» **TASK ITEM A**:
In the article on Liam Fox, why was David Cameron said to be reluctant to get rid of Fox?
» **TASK ITEM B**:
How might the article on Liam Fox go on after its final sentence? Write the next part.

» **SELECTED EXTRACT**:
Why "badly wounded" Fox remains a problem for Cameron

Tory backbenchers hope ex-Defence Secretary will help fight Liberal Democrat "nonsense".

One of the reasons it was said that David Cameron was reluctant to get rid of Liam Fox -- even when the weight of evidence was stacked against the now ex-Defence Secretary -- was a fear that Fox could cause trouble on the backbenches. A standard bearer of the party's right -- "the most influential Thatcherite in the Government", in the words of this morning's Telegraph -- Fox could provide the leadership disgruntled Tories crave.

Will he?

Nick Robinson, the BBC Political Editor, told the Today Programme this morning that he thought that was unlikely because Fox has been "quite badly wounded" by the events of the past week. That's true and there will be further embarrassment when the results of Gus O'Donnell's inquiry into the Adam Werritty affair are published early next week -- but wounds heal and Fox may yet offer a rallying point around which the Tory right can gather.

That's certainly the hope of Peter Bone, MP for Wellingborough and an influential member of the backbench 1922 Committee.

Stored dataset items:
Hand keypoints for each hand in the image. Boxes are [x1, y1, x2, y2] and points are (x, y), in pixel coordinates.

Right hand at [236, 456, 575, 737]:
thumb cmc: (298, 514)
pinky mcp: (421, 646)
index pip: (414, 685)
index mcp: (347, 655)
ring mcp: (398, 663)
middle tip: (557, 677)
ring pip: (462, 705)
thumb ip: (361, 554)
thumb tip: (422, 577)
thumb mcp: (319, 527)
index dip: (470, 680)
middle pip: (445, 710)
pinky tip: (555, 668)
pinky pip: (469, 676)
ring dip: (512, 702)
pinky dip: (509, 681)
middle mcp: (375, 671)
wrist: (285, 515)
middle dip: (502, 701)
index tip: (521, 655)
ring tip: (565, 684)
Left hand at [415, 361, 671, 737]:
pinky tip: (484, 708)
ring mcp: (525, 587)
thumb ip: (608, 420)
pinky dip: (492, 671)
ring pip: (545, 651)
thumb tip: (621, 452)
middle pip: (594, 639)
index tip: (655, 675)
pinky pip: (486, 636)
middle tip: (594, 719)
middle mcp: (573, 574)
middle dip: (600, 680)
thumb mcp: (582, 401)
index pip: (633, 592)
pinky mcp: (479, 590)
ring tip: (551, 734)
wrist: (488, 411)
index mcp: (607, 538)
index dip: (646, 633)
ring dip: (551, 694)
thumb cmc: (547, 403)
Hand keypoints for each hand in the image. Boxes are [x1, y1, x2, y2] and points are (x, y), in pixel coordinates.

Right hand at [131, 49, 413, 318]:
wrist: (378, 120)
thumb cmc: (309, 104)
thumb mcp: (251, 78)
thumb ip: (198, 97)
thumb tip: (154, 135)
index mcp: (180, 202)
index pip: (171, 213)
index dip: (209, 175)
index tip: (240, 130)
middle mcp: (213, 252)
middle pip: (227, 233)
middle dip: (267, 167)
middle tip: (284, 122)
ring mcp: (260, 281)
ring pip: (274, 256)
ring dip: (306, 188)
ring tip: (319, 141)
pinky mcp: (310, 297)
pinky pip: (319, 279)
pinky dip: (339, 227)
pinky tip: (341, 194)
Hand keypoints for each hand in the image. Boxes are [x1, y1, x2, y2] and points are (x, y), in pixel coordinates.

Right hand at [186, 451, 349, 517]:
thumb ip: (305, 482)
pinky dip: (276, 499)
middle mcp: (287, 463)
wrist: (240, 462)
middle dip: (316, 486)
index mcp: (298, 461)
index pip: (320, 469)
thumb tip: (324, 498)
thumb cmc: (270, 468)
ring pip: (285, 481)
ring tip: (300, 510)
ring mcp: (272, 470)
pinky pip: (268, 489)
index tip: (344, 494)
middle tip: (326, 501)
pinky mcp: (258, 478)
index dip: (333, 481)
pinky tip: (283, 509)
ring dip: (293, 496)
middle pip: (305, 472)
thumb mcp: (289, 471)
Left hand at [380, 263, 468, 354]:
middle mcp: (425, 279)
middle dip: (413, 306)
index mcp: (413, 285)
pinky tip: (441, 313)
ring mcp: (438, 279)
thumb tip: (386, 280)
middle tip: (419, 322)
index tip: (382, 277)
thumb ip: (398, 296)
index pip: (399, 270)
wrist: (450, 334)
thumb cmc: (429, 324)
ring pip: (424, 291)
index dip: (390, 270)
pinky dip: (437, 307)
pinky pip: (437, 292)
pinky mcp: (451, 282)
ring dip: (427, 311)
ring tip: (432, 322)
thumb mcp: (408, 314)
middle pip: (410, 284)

» **REPLY A**:
He reportedly feared that Fox could cause trouble on the backbenches. As a standard bearer of the party's right, Fox could provide the leadership that disgruntled Tories crave.

» **REPLY B**:
Speaking just before Robinson on Radio 4, Bone said that the "silver lining" of Fox's exit is that the Tory backbenches had got stronger. Fox, he said, would help "move the coalition government in a certain direction". Asked to define that direction he said:

Unfortunately because of the coalition government Conservative policies are being held back and the Prime Minister has his arms tied behind his back half the time by the Liberals . . . I'm there to help [Cameron] by pushing the government towards Conservative policies and stop some of the Liberal nonsense we have.

He clearly believes Fox will be there to support him in this endeavour.

(Bone has form when it comes to taking on the Prime Minister, or "helping" him as he suggests here. When, in May 2010, Cameron tried to reform the 1922 Committee by allowing frontbench involvement, Bone led the very personal charge against the new Prime Minister. "You wouldn't get away with that in an African state," he said of the proposal. When 118 backbenchers rebelled, Cameron backed down -- it was his first U-turn coming just 14 days after he entered number 10.)

Back to today's Telegraph editorial:

Thatcherite Tories already felt under-represented in a Government led by a Macmillanite Old Etonian; Mr Cameron must be careful that, with Dr Fox on the back benches, this wing of his party does not become even more isolated.

The paragraph ends:

Equally, Dr Fox should have the good sense and the good grace to support the Coalition and not allow himself to become a focal point for Tory discontent.

It will be interesting see which Liam Fox re-emerges in a few months time.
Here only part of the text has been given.